### Exercise description
Repeat every line of text from the entries below without changing anything, and leave the pictures out of your answer.

### Extracted records
+ + +

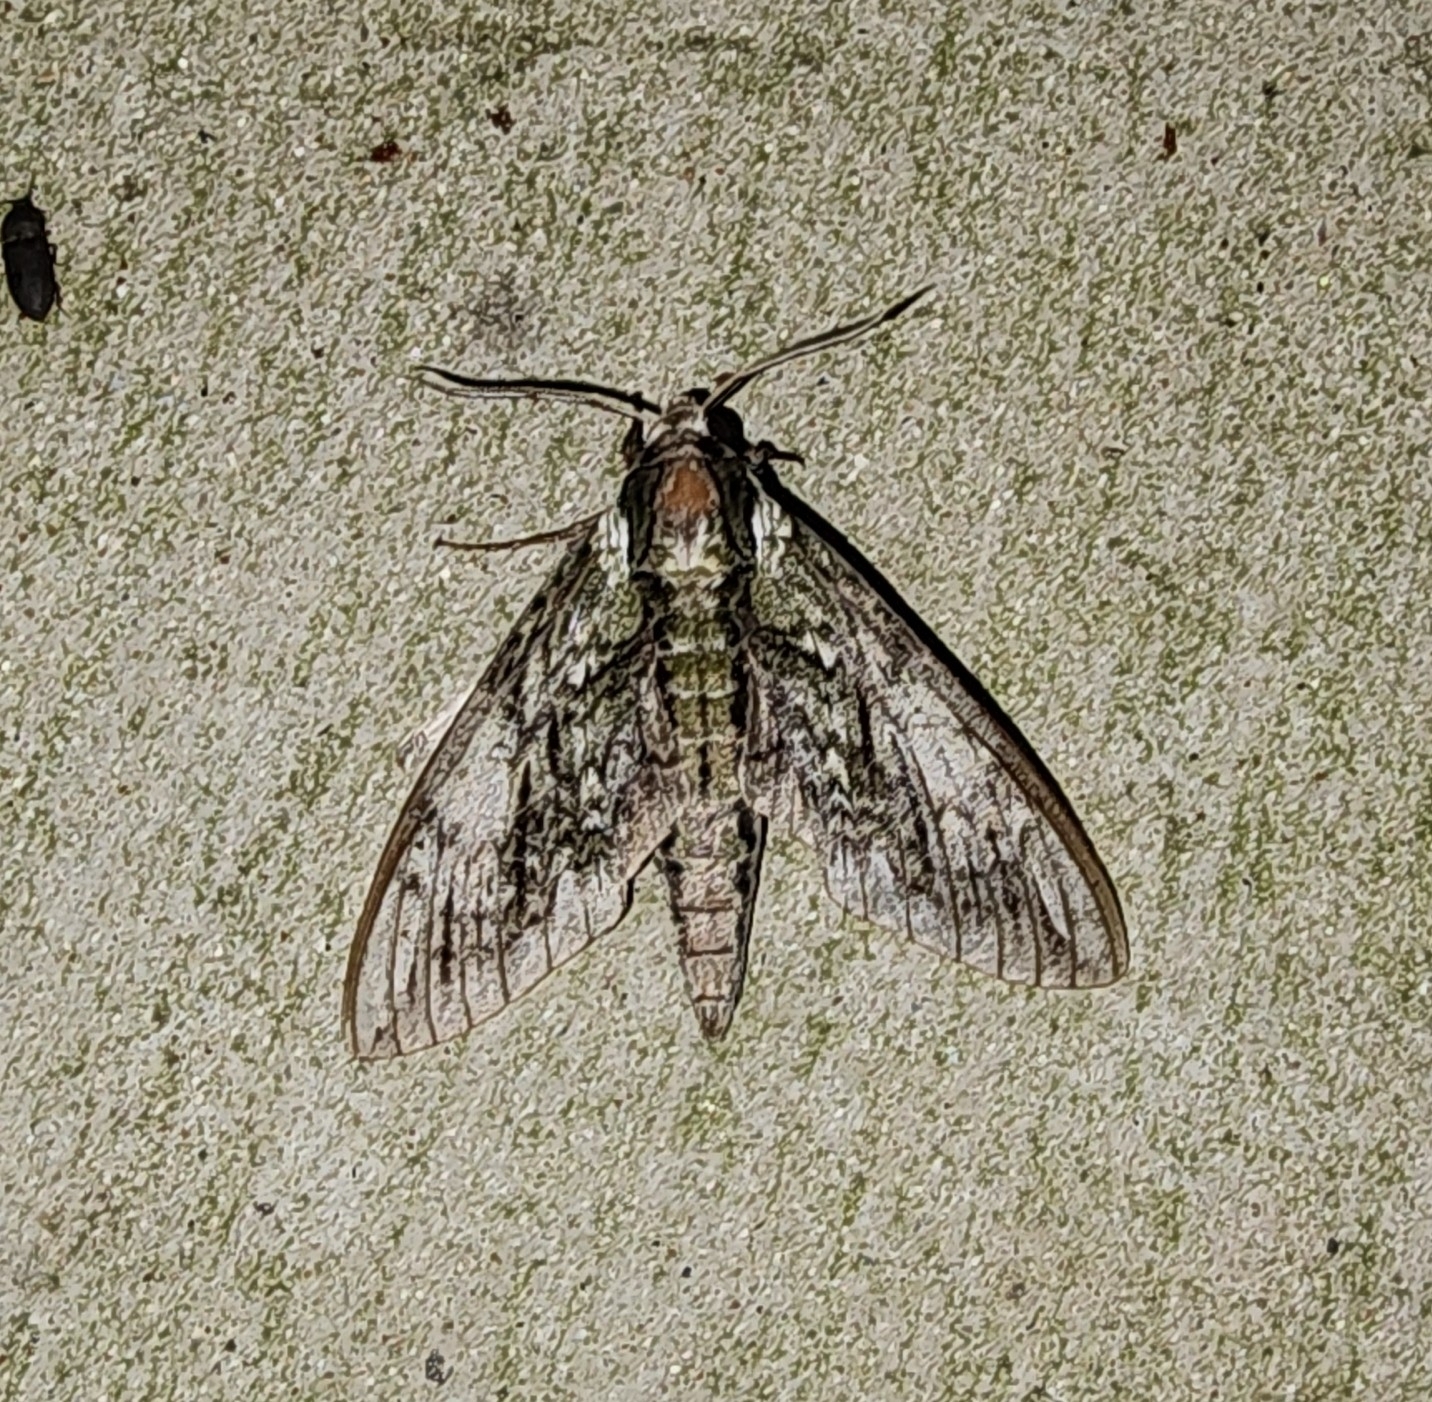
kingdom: Animalia
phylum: Arthropoda
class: Insecta
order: Lepidoptera
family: Sphingidae
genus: Ceratomia
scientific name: Ceratomia hageni
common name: Hagen's sphinx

+ + +

### Final answer
kingdom: Animalia
phylum: Arthropoda
class: Insecta
order: Lepidoptera
family: Sphingidae
genus: Ceratomia
scientific name: Ceratomia hageni
common name: Hagen's sphinx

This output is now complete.